My Take – One of the things that I enjoy about the people I’ve met here in blog-land is that there is very little jealousy.  I have had a few posts linked by the rockstars of the blogosphere, and no-one felt it was necessary to tear me down or put me in my place.  When I get together with others bloggers, even when the biggest names in the field are present, we eat at a table of equals and everyone listens with respect, even when they disagree.  Those who show disrespect are quickly singled out, corrected, and if their behavior doesn’t improve, are either held up as the clowns they are to entertain the crowd or are banished from our campfires.  Even then, most bloggers try to be gentlemanly when telling someone to go away.
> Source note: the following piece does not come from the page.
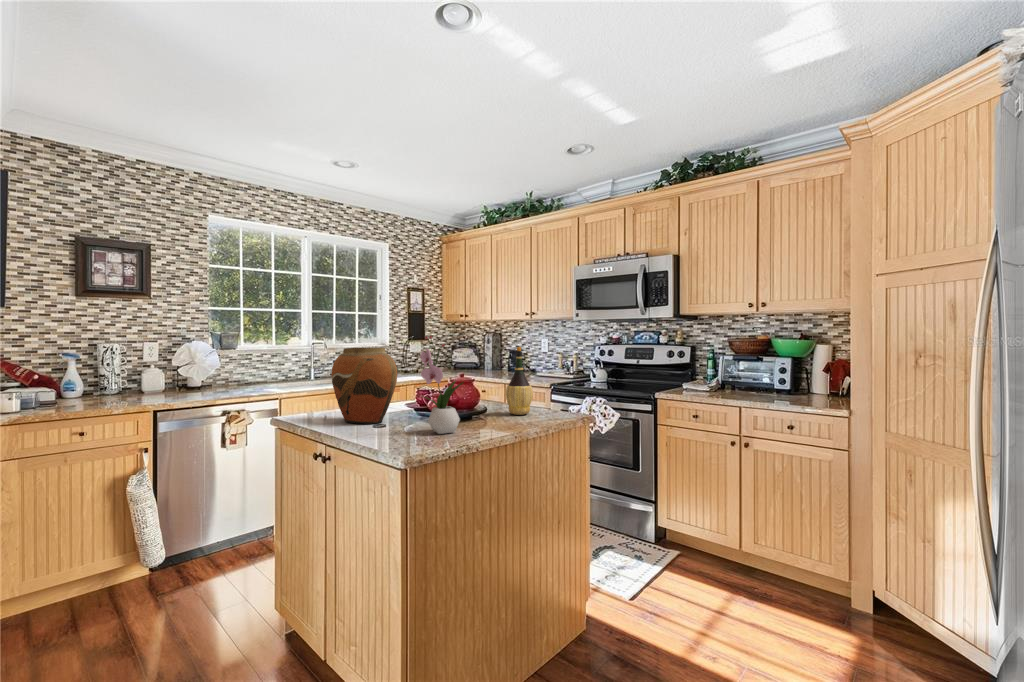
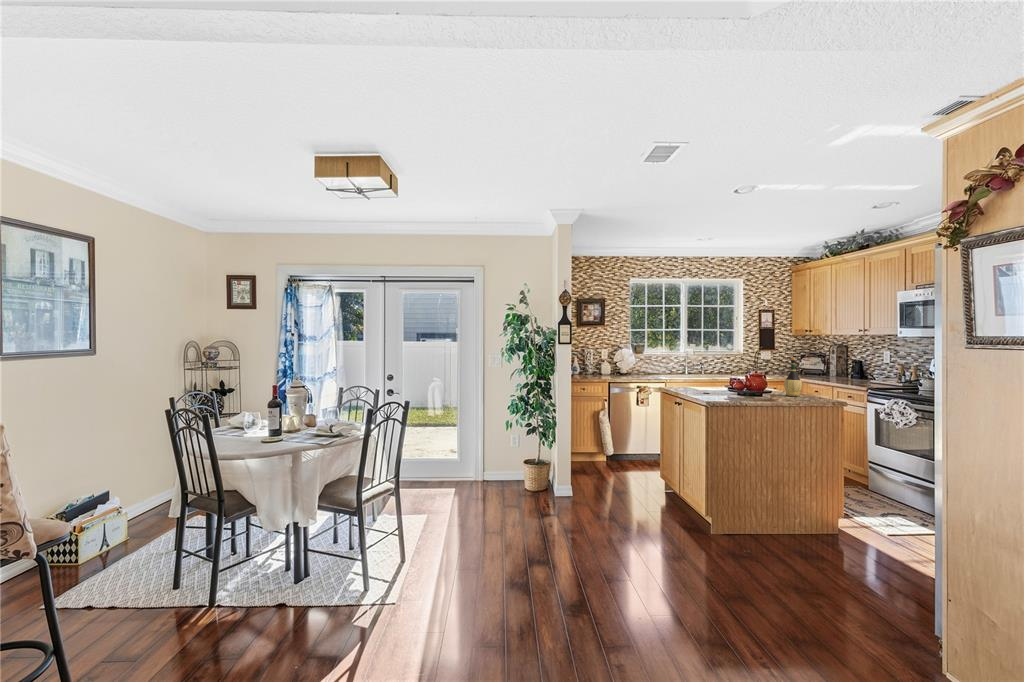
flower arrangement: present [420,336,463,434] -> none [725,351,747,398]
vase: present [332,348,397,424] -> none [687,355,718,392]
I wish all relationships had that much respect and politeness.

News Roundup

  • From the “Up Up And Away” Department – The SpaceX Falcon 9 spacecraft has launched and is on its way to the International Space Station.  Congratulations to SpaceX on getting something off the ground.  I hope that my grandchildren will look at space travel the same way that we look at intercontinental travel now.  Of course, that’s what my grandparents hoped too, but this is definite progress.
  • From the “Holes in the Desert” Department – Two men are being held by police after being accused of robbing people at a Las Vegas casino.  Besides the stupidity of trying to take money away from the people who own casinos in Vegas, these guys need to learn that the chips they tried to steal would probably have been deactivated and worthless by the time they hit the sidewalk, had they been successful.  Who’s got the over and under on whether these guys meet with a regrettable automotive accident the next time they try to start their cars?
  • From the “Creepy” Department – A vial of President Reagan’s blood, taken after the 1981 assassination attempt, is up for auction.  The seller tried to sell it to the Reagan Library and several government agencies, but was unsuccessful. Know what’s creepier?  The bidding is up to almost $10,000.  I’m a fan of Ronaldus Maximus, but do you really need a 30-year-old blood sample for your scrapbook?
  • From the “Aw Hell” Department – A man in California has been arrested after police found that the squirt gun he was carrying had been modified into a single shot shotgun.  The police are talking about how alarming it is that you can use a few dollars worth of hardware to make a zip gun.  If they’re surprised by that, they ought to talk to anyone who works as a guard at a prison.  The improvised weapons I’ve heard about are quite ingenious.  Expect calls for licensing squirt guns and using an FFL to buy a squirt gun across state lines in 3…2…1
  • From the “Only Minutes Away” Department – A 911 dipatcher in Washington was asleep at the switch recently when a woman called to report that her husband was having trouble breathing.  Eventually, another dispatcher got on the line and assisted the woman.  Now change that situation to read “Called to report that someone was trying to break into her home” and you’ll understand why I make sure that Irish Woman knows how to get to the guns and how to use them.  It’s bozos like this that make the people who are actually trying to be a service to society look like crap.  Hopefully he’s fired and finds a new career in the all-night gas station service industry.

30 Days of Dune – Day 18

Muad’Dib learned rapidly because his first training was in how to learn. And the first lesson of all was the basic trust that he could learn. It’s shocking to find how many people do not believe they can learn, and how many more believe learning to be difficult. Muad’Dib knew that every experience carries its lesson. — The Humanity of Muad’Dib by the Princess Irulan

My Take – The most important thing we can teach our children is how to ask questions, and that it is right to question.  Make them curious, and they will never stop learning.  Curtail their curiosity, and you condemn them to a drab, limited existence.

Picture of the Day

Yeah, it’s the Kentucky Primary.  My wookie suit is fully combed out and wrinkle free, and my bow-caster has been cleaned, oiled, re-assembled, and passed a function test.

What are you doing for your country today?